HOW TO COMPLETE THIS TASK » Starting at the line that contains "wrist: (139, 166)" and ending at the line that contains "middle mcp: (422, 73)", the lines below are to be given again exactly, with nothing added.

Entries taken from a collection »
※ ※ ※

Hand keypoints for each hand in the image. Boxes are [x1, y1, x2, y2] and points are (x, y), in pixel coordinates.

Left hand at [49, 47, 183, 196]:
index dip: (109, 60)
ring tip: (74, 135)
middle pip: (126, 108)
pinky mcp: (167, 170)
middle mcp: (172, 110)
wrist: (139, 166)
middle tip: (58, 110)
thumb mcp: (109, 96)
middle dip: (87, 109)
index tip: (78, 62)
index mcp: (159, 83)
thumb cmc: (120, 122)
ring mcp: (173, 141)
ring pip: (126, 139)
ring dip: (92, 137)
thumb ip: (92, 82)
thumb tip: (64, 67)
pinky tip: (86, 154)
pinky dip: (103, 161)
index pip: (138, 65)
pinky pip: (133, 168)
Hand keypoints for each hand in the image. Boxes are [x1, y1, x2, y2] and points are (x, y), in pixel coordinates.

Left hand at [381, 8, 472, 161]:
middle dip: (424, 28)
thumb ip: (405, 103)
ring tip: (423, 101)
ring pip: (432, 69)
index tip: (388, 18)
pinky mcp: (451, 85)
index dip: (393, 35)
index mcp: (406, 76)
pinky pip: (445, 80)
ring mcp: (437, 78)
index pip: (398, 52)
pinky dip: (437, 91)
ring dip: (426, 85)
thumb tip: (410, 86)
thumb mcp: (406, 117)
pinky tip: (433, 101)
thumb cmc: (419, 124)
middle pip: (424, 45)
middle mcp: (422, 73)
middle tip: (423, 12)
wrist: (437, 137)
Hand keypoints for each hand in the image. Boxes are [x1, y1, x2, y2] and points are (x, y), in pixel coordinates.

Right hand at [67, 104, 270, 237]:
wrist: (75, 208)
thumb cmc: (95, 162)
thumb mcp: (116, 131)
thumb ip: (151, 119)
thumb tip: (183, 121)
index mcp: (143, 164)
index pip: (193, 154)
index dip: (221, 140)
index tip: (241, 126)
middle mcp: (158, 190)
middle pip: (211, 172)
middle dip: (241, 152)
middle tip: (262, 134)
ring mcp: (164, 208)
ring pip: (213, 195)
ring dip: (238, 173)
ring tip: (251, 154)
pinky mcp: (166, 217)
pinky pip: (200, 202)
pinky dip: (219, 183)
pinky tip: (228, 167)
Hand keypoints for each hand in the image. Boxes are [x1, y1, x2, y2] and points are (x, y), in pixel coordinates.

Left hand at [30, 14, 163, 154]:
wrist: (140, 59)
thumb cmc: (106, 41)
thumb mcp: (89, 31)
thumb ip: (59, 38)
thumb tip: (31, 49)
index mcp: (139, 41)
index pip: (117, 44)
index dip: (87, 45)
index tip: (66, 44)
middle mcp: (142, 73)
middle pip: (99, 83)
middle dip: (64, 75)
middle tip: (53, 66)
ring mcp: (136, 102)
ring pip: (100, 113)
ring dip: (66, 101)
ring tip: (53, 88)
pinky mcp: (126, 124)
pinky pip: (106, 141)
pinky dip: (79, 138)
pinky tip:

※ ※ ※

COMPLETED EXERCISE »
wrist: (139, 166)
middle tip: (58, 110)
thumb mcp: (109, 96)
middle dip: (87, 109)
index tip: (78, 62)
index mcp: (159, 83)
thumb cmc: (120, 122)
ring mcp: (173, 141)
ring pip: (126, 139)
ring dip: (92, 137)
thumb ip: (92, 82)
thumb tip: (64, 67)
pinky tip: (86, 154)
pinky dip: (103, 161)
index pip: (138, 65)
pinky pip: (133, 168)
Hand keypoints for each hand in the image. Boxes are [x1, y1, x2, y2] and points are (x, y), in pixel coordinates.

Left hand at [381, 8, 472, 161]:
middle dip: (424, 28)
thumb ip: (405, 103)
ring tip: (423, 101)
ring pip: (432, 69)
index tip: (388, 18)
pinky mcp: (451, 85)
index dip: (393, 35)
index mcp: (406, 76)
pinky pip: (445, 80)
ring mcp: (437, 78)
index pip: (398, 52)
pinky dip: (437, 91)
ring dip: (426, 85)
thumb tip: (410, 86)
thumb mcp: (406, 117)
pinky tip: (433, 101)
thumb cmc: (419, 124)
middle pip: (424, 45)
middle mcp: (422, 73)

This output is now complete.